INVESTIGADORES
POLJAK Sebastian
congresos y reuniones científicas
Título:
Variabilidad del ADN mitocondrial en una población de jabalí (Sus scrofa) del Parque Nacional el Palmar
Autor/es:
GABRIELLI MAGALI; FASANELLA MARIANA; POLJAK SEBASTIAN; MERINO MARIANO; LIZARRALDE MARTA
Lugar:
Villa Giardino, Córdoba
Reunión:
Congreso; XXII Jornadas Argentinas de Mastozoología; 2008
Institución organizadora:
SAREM
Resumen:
VARIABILIDAD DEL ADN MITOCONDRIAL EN  UNA POBLACIÓN DE JABALÍ (Sus scrofa) DEL PARQUE NACIONAL EL PALMAR Gabrielli Magali1, Fasanella Mariana1, Poljak Sebastian1, Merino Mariano L2, Barrasso Diego A.1 y Lizarralde Marta S.1 1 Lab. de Ecologia Molecular (CREG, UNLP), Av. Calchaqui Km 23,5 Florencio Varela. 2  Fac. de Ciencias Naturales y Museo de La Plata.  mgabrielli@creg.org.ar.   En Argentina, algunas poblaciones de Sus scrofa descienden de razas de cerdos domésticos liberados durante la colonización española, más tarde ejemplares puros fueron deliberadamente introducidos  con propósitos cinegéticos. En 1914 algunos de los individuos escaparon y se dispersaron. Su gran tolerancia a diferentes condiciones climáticas,  dieta altamente omnívora, y  alta tasa reproductiva son algunos de los atributos del jabalí como invasora.  En la actualidad se encuentran poblaciones en Entre Ríos, Santiago del Estero, La Pampa, Río Negro, Neuquén, Chubut, San Luís, y  Buenos Aires. Sin embargo,  se desconocen: su dispersión, impacto sobre ecosistemas locales y estructura poblacional  para analizar las consecuencias de esta invasión. Con ese objetivo, analizamos la variabilidad genética de una  población del PN El Palmar cuyos fundadores se cree fueron introducidos desde Uruguay.
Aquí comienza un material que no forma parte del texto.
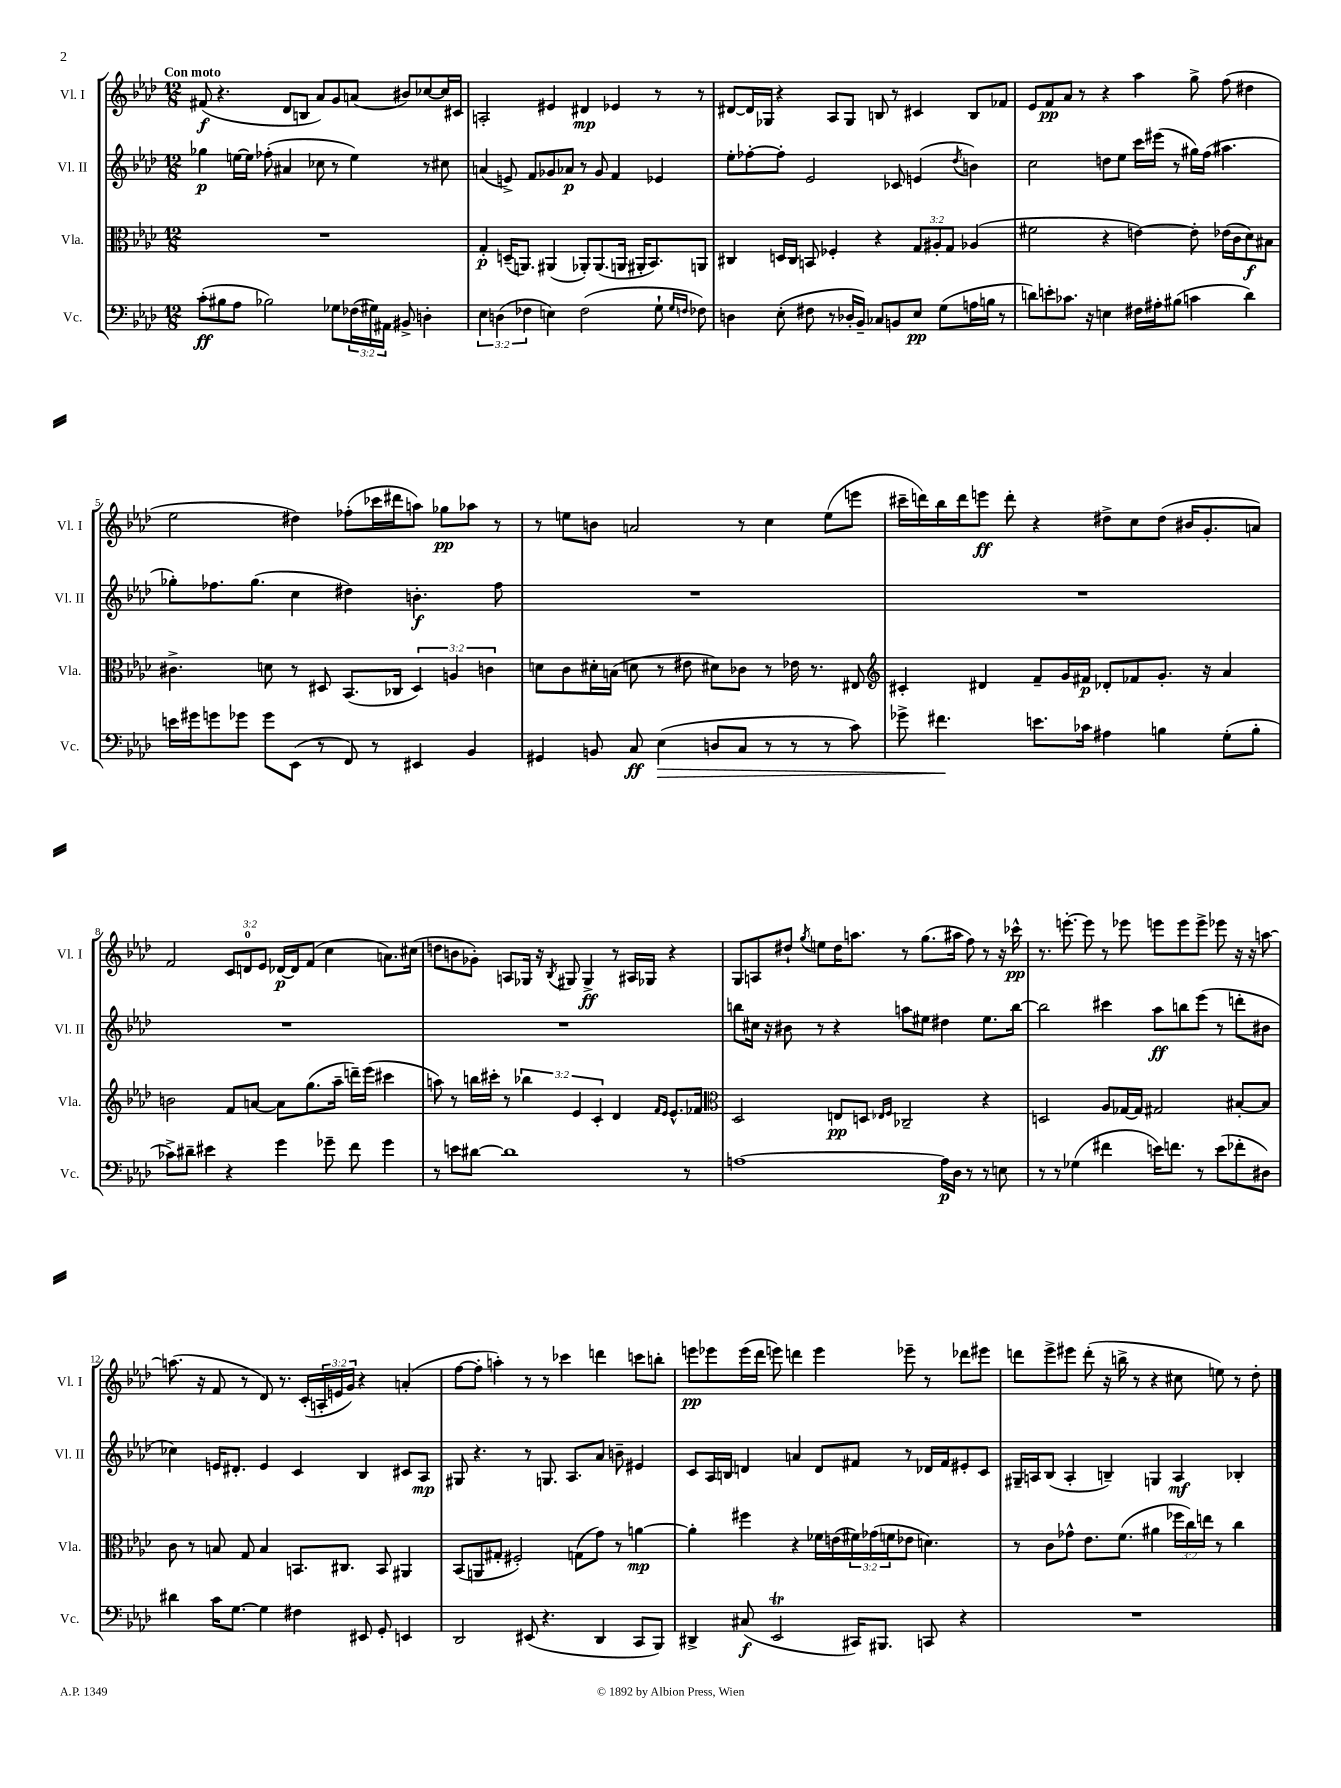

**kern	**dynam	**kern	**dynam	**kern	**dynam	**kern	**dynam
*part4	*part4	*part3	*part3	*part2	*part2	*part1	*part1
*staff4	*staff4	*staff3	*staff3	*staff2	*staff2	*staff1	*staff1
*I"Vc.	*	*I"Vla.	*	*I"Vl. II	*	*I"Vl. I	*
*I'Vc.	*	*I'Vla.	*	*I'Vl. II	*	*I'Vl. I	*
*clefF4	*	*clefC3	*	*clefG2	*	*clefG2	*
*k[b-e-a-d-]	*	*k[b-e-a-d-]	*	*k[b-e-a-d-]	*	*k[b-e-a-d-]	*
*M12/8	*	*M12/8	*	*M12/8	*	*M12/8	*
=1	=1	=1	=1	=1	=1	=1	=1
!	!	!	!	!	!	!LO:TX:a:B:t=Con moto	!
(8c'\L	ff	1.r	.	4gg-X\	p	(8f#X/	f
8B#X\	.	.	.	.	.	4.r	.
8A-\J	.	.	.	[16een\LL	.	.	.
.	.	.	.	16ee\JJ]	.	.	.
2B-X\)	.	.	.	(8ff-X'\	.	.	.
.	.	.	.	4a#X/	.	8d-/L	.
.	.	.	.	.	.	8Bn/J	.
.	.	.	.	8cc-X\	.	8a-/L)	.
8G-X\L	.	.	.	8r	.	8g/	.
(24F-X\L	.	.	.	4ee\)	.	(8an/J	.
24G#X\)	.	.	.	.	.	.	.
24AA#X\JJ	.	.	.	.	.	.	.
8BB#X^/	.	.	.	.	.	8b#X/L)	.
4Dn'\	.	.	.	8r	.	[8cc-X/	.
.	.	.	.	8cc#X\	.	16cc-/L]	.
.	.	.	.	.	.	16c#X/JJ	.
=2	=2	=2	=2	=2	=2	=2	=2
6E-\	.	4G'/	p	(4an/	.	2An'/	.
(6Dn\	.	.	.	.	.	.	.
.	.	(16Dn~/KL	.	8en^/)	.	.	.
.	.	8.AAn/J)	.	.	.	.	.
6F-X\	.	.	.	.	.	.	.
.	.	.	.	8f/L	.	.	.
4En\)	.	(4AA#X/	.	8g-X/	.	4e#X/	.
.	.	.	.	8a-X/J	p	.	.
(2F-\	.	8AA-X'/L)	.	8r	.	4d#X/	mp
.	.	(8.AA-/	.	8g-/	.	.	.
.	.	.	.	4f/	.	4e-X/	.
.	.	16AAn/Jk	.	.	.	.	.
.	.	16AA#X'/KL	.	.	.	.	.
.	.	8.BB-/)	.	.	.	.	.
8G`\	.	.	.	4e-X/	.	8r	.
16qqG/LL	.	.	.	.	.	.	.
16qqFn/JJ	.	.	.	.	.	.	.
8F-X\)	.	8AAn/J	.	.	.	8r	.
=3	=3	=3	=3	=3	=3	=3	=3
4Dn\	.	4C#X/	.	8ee-'\L	.	[8d#X/L	.
.	.	.	.	[8ff-X'\	.	16d#/L]	.
.	.	.	.	.	.	16G-X/JJ	.
(8E-'\	.	16Dn/LL	.	8ff-'\J]	.	4r	.
.	.	16C#/JJ	.	.	.	.	.
8F#X\	.	8BBn/	.	2e-/	.	.	.
8r	.	4F-X'/	.	.	.	8A-/L	.
16D-X'/LL	.	.	.	.	.	8G-/J	.
16BB-~/JJ)	.	.	.	.	.	.	.
8C-X/L	.	4r	.	.	.	8Bn/	.
8BBn/	.	.	.	8c-X/	.	8r	.
8E-/J	pp	12G/L	.	(4en/	.	4c#X/	.
.	.	12A#X'/	.	.	.	.	.
(8G\L	.	.	.	.	.	.	.
.	.	12G/J	.	.	.	.	.
.	.	.	.	8qdd-/	.	.	.
16An\L	.	(4A-X/	.	4bn\)	.	8B/L	.
16Bn\JJ	.	.	.	.	.	.	.
8r	.	.	.	.	.	8f-X/J	.
=4	=4	=4	=4	=4	=4	=4	=4
8dn\L)	.	2f#X\	.	2cc\	.	8e-/L	.
8en'\	.	.	.	.	.	8f/	pp
8.c-X\J	.	.	.	.	.	8a-/J	.
.	.	.	.	.	.	8r	.
16r	.	.	.	.	.	.	.
4En\	.	4r	.	8ddn\L	.	4r	.
.	.	.	.	8ee-\J	.	.	.
16F#X\LL	.	[4en\)	.	16ccc\LL	.	4aa-\	.
16A#X'\J	.	.	.	(16eee#X\JJ	.	.	.
(8B#X\J	.	.	.	8r	.	.	.
4cn\	.	8e'\]	.	16gg#X\LL)	.	8gg^\	.
.	.	.	.	(16ff\JJ	.	.	.
.	.	(16e-X\LL	.	4.aa#X\	.	(8ff\	.
.	.	16c\J	.	.	.	.	.
4d\)	.	8d-\)	f	.	.	4dd#X\	.
.	.	8B#X\J	.	.	.	.	.
!!LO:LB:g=z
=5	=5	=5	=5	=5	=5	=5	=5
16en\LL	.	4.c#X^\	.	8gg-X'\L)	.	2ee-\	.
16g#X\J	.	.	.	.	.	.	.
8gn\	.	.	.	8.ff-X\	.	.	.
8g-X\J	.	.	.	.	.	.	.
.	.	.	.	(8.gg-\J	.	.	.
8g-\L	.	8dn\	.	.	.	.	.
(8EE-\J	.	8r	.	4cc\	.	4dd#X\)	.
8r	.	8D#X/	.	.	.	.	.
8FF/)	.	(8.BB-/L	.	4dd#X\)	.	(8ff-X'\L	.
8r	.	.	.	.	.	16ccc-X\L	.
.	.	16C-X/Jk	.	.	.	16ddd#X\J	.
4EE#X/	.	6D#/)	.	4.bn'\	f	8aan\J)	.
.	.	.	.	.	.	8gg-X\L	pp
.	.	6An/	.	.	.	.	.
4BB-/	.	.	.	.	.	8aa-X\J	.
.	.	6cn\	.	.	.	.	.
.	.	.	.	8ff-\	.	8r	.
=6	=6	=6	=6	=6	=6	=6	=6
4GG#X/	.	8dn\L	.	1.r	.	8r	.
.	.	8c\	.	.	.	8een\L	.
8BBn/	.	16d#X'\L	.	.	.	8bn\J	.
.	.	(16Bn\JJ	.	.	.	.	.
8C/	ff	8dn\	.	.	.	2an/	.
!	!LO:HP:b	!	!	!	!	!	!
(4E-\	>	8r	.	.	.	.	.
.	.	8e#X\	.	.	.	.	.
8Dn/L	.	8d#X\L)	.	.	.	.	.
8C/J	.	8c-X\J	.	.	.	8r	.
8r	.	8r	.	.	.	4cc\	.
8r	.	16e-X\	.	.	.	.	.
.	.	8.r	.	.	.	.	.
8r	.	.	.	.	.	(8ee\L	.
8c\)	.	8E#X/	.	.	.	8eeen\J	.
=7	=7	=7	=7	=7	=7	=7	=7
*	*	*clefG2	*	*	*	*	*
8g-X^\	.	4c#X'/	.	1.r	.	16ccc#X~\LL	.
.	.	.	.	.	.	16dddn\)	.
4.f#X\	.	.	.	.	.	16bb-\	.
.	.	.	.	.	.	16ddd\J	.
.	.	4d#X/	.	.	.	8eeen\J	ff
.	.	.	.	.	.	8ddd'\	.
8.en\L	]	8f~/L	.	.	.	4r	.
.	.	16g/L	.	.	.	.	.
16c-X\Jk	.	16f#X/JJ	p	.	.	.	.
4A#X\	.	8d-X'/L	.	.	.	8dd#X^\L	.
.	.	8f-X/	.	.	.	8cc\	.
4Bn\	.	8.g'/J	.	.	.	(8dd#\J	.
.	.	.	.	.	.	16b#X/KL	.
.	.	16r	.	.	.	8.g'/	.
(8G'\L	.	4a-/	.	.	.	.	.
8B'\J	.	.	.	.	.	8an/J)	.
!!LO:LB:g=z
=8	=8	=8	=8	=8	=8	=8	=8
8c-X^\L)	.	2bn\	.	1.r	.	2f/	.
8d#X~\J	.	.	.	.	.	.	.
4e#X\	.	.	.	.	.	.	.
4r	.	8f/L	.	.	.	12c/L	.
.	.	.	.	.	.	12dn/	.
.	.	[8an/J	.	.	.	.	.
.	.	.	.	.	.	12e-/J	.
4g\	.	8a\L]	.	.	.	[16d-X/LL	p
.	.	.	.	.	.	16d-/J]	.
.	.	(8.gg\	.	.	.	(8f/J	.
8g-X~\	.	.	.	.	.	4cc\	.
.	.	16aa-~\Jk	.	.	.	.	.
8f\	.	16dddn~\LL)	.	.	.	.	.
.	.	(16eee-\JJ	.	.	.	.	.
4g-\	.	4ccc#X\	.	.	.	8.an\L)	.
.	.	.	.	.	.	(16cc#X\Jk	.
=9	=9	=9	=9	=9	=9	=9	=9
8r	.	8aan\)	.	1.r	.	8ddn\L	.
8en\L	.	8r	.	.	.	8bn\	.
[8d#X\J	.	16bbn\LL	.	.	.	8g-X'\J)	.
.	.	16ccc#X'\JJ	.	.	.	.	.
1d#]	.	8r	.	.	.	8An/L	.
.	.	6bb-X\	.	.	.	16G-X/Jk	.
.	.	.	.	.	.	16r	.
.	.	.	.	.	.	8qB-/	.
.	.	.	.	.	.	8G#X/	.
.	.	6e-/	.	.	.	.	.
.	.	.	.	.	.	4G#^/	ff
.	.	6c'/	.	.	.	.	.
.	.	4d-/	.	.	.	8r	.
.	.	.	.	.	.	16A#X/LL	.
.	.	.	.	.	.	16G-X/JJ	.
.	.	16qqf/LL	.	.	.	.	.
.	.	16qqe-/JJ	.	.	.	.	.
.	.	8.e-^^/L	.	.	.	4r	.
8r	.	.	.	.	.	.	.
.	.	16f-X/Jk	.	.	.	.	.
=10	=10	=10	=10	=10	=10	=10	=10
*	*	*clefC3	*	*	*	*	*
[1An	.	2D-/	.	8bbn\L	.	8G/L	.
.	.	.	.	16cc#X\Jk	.	8An/	.
.	.	.	.	16r	.	.	.
.	.	.	.	8b#X\	.	8dd#X`/J	.
.	.	.	.	.	.	8qgg/	.
.	.	.	.	8r	.	8een\L	.
.	.	8En/L	pp	4r	.	16dd#\K	.
.	.	.	.	.	.	8.aan\J	.
.	.	8Dn/J	.	.	.	.	.
.	.	16qqE-X/LL	.	.	.	.	.
.	.	16qqF/JJ	.	.	.	.	.
.	.	2C-X~/	.	8aan\L	.	8r	.
.	.	.	.	8ee#X\J	.	(8.gg\L	.
16A\LL]	p	.	.	4dd#X\	.	.	.
16D-\JJ	.	.	.	.	.	16aa#X\Jk	.
8r	.	.	.	.	.	8ff\)	.
8r	.	4r	.	8.ee#\L	.	8r	.
8En\	.	.	.	.	.	16r	.
.	.	.	.	[16bb\Jk	.	16ccc-X^^\	pp
=11	=11	=11	=11	=11	=11	=11	=11
8r	.	2Dn/	.	2bb\]	.	8.r	.
8r	.	.	.	.	.	.	.
.	.	.	.	.	.	[8.eeen'\	.
(4G-X\	.	.	.	.	.	.	.
.	.	.	.	.	.	8eee\]	.
4f#X\	.	8A-/L	.	4ccc#X\	.	8r	.
.	.	[16G-X/L	.	.	.	8eee-X\	.
.	.	16G-/JJ]	.	.	.	.	.
16en\KL)	.	2G#X/	.	8aa-\L	ff	8eeen\L	.
8.fn\J	.	.	.	.	.	.	.
.	.	.	.	8bbn\	.	8eee\	.
8r	.	.	.	(8eee-\J	.	8eee^\J	.
(8e\L	.	.	.	8r	.	8eee-X\	.
8f-X'\	.	[8B#X'/L	.	8dddn'\L	.	16r	.
.	.	.	.	.	.	16r	.
8D#X\J)	.	8B#/J]	.	8b#X\J	.	[8aan\	.
!!LO:LB:g=z
=12	=12	=12	=12	=12	=12	=12	=12
4d#X\	.	8c\	.	4cc-X\)	.	(8.aan\]	.
.	.	8r	.	.	.	.	.
.	.	.	.	.	.	16r	.
16c\KL	.	8Bn/	.	16en/KL	.	8f/	.
[8.G\J	.	.	.	8.d#X'/J	.	.	.
.	.	8G/	.	.	.	8r	.
4G\]	.	4B/	.	4e/	.	8d-/)	.
.	.	.	.	.	.	8.r	.
4F#X\	.	8.BBn/L	.	4c/	.	.	.
.	.	.	.	.	.	(16c'/LL	.
.	.	.	.	.	.	24An'/	.
.	.	.	.	.	.	24en/	.
.	.	8.C#X/J	.	.	.	.	.
.	.	.	.	.	.	24g/JJ)	.
8EE#X/	.	.	.	4B-/	.	4r	.
8GG'/	.	8BB/	.	.	.	.	.
4EEn/	.	4AA#X/	.	8c#X/L	.	(4an'/	.
.	.	.	.	8A-/J	mp	.	.
=13	=13	=13	=13	=13	=13	=13	=13
2DD-/	.	(8BB-/L	.	8G#X/	.	[8ff\L	.
.	.	8AAn/	.	4.r	.	8ff'\J]	.
.	.	8G#X'/J	.	.	.	4aan'\)	.
.	.	2F#X'/)	.	.	.	.	.
(8EE#X/	.	.	.	8r	.	8r	.
4.r	.	.	.	8.Gn/	.	8r	.
.	.	.	.	.	.	4ccc-X\	.
.	.	.	.	8.A-/L	.	.	.
.	.	(8Gn\L	.	.	.	.	.
4DD-/	.	8g\J)	.	8a-/J	.	4dddn\	.
.	.	8r	.	8bn~\	.	.	.
8CC/L	.	[4an\	mp	4e#X/	.	8cccn\L	.
8BBB-/J)	.	.	.	.	.	8bbn'\J	.
=14	=14	=14	=14	=14	=14	=14	=14
4DD#X^/	.	4a'\]	.	8c/L	.	8eeen\L	pp
.	.	.	.	16A-/L	.	8eee-X\	.
.	.	.	.	16Bn/JJ	.	.	.
(8C#X/	f	4ff#X\	.	4dn/	.	(16eee-\L	.
.	.	.	.	.	.	16ddd-\JJ	.
2EE-T/	.	.	.	.	.	8eeen\)	.
.	.	4r	.	4an/	.	4dddn\	.
.	.	16f-X\LL	.	8d/L	.	4eee\	.
.	.	(16en\	.	.	.	.	.
16CC#X/KL)	.	24f#X\)	.	8f#X/J	.	.	.
.	.	(24g-X\	.	.	.	.	.
8.BBB#X/J	.	.	.	.	.	.	.
.	.	24fn\J	.	.	.	.	.
.	.	8e-X\J	.	8r	.	8eee-X~\	.
8CCn/	.	4.dn\)	.	16d-X/LL	.	8r	.
.	.	.	.	16f#/J	.	.	.
4r	.	.	.	8e#X'/	.	8ddd-X\L	.
.	.	.	.	8c/J	.	8eee#X\J	.
=15	=15	=15	=15	=15	=15	=15	=15
1.r	.	8r	.	16G#X~/LL	.	8dddn\L	.
.	.	.	.	16An/J	.	.	.
.	.	8c\L	.	(8B-/J	.	8eee-^\	.
.	.	8g-X^^\J	.	4A'/	.	8eee#X\J	.
.	.	8.e-\L	.	.	.	(8ddd'\	.
.	.	.	.	4Bn~/)	.	16r	.
.	.	(8.f\J	.	.	.	16bbn^\	.
.	.	.	.	.	.	8r	.
.	.	4a#X\	.	4Gn/	.	4r	.
.	.	24ff-X\LL	.	4A/	mf	8cc#X\	.
.	.	24cc\)	.	.	.	.	.
.	.	24een\JJ	.	.	.	.	.
.	.	8r	.	.	.	8een\)	.
.	.	4cc\	.	4B-X'/	.	8r	.
.	.	.	.	.	.	8dd-'\	.
==	==	==	==	==	==	==	==
*-	*-	*-	*-	*-	*-	*-	*-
Se analizaron 20 secuencias de aprox. 500 pb de la Región Control del ADN mitocondrial amplificadas por PCR a fin de detectar la variabilidad e hibridación  con otras poblaciones asilvestradas. En la población se identificaron sólo 2 haplotipos que difieren con los depositados en el GenBank en una transición C / T, aunque entre se detectaron varios cambios de posición que deben ser validados.  La variabilidad baja y estructura genética detectadas en la población de El Palmar analizada y su comparación  con secuencias de referencia,  indica que dicha población no presenta hibridación con otras variantes, sugiriendo que los haplotipos detectados en este estudio corresponderían a las formas fundadoras puras.  Estudios moleculares futuros permitirán aplicar esta información para el manejo y control, que complementariamente resulten de interés para su aprovechamiento (cotos de caza, productos cárnicos entre otros). La pureza de los ejemplares es un factor tenido en cuenta a la hora de plantear  formas de aprovechamiento ya que realzan su valor.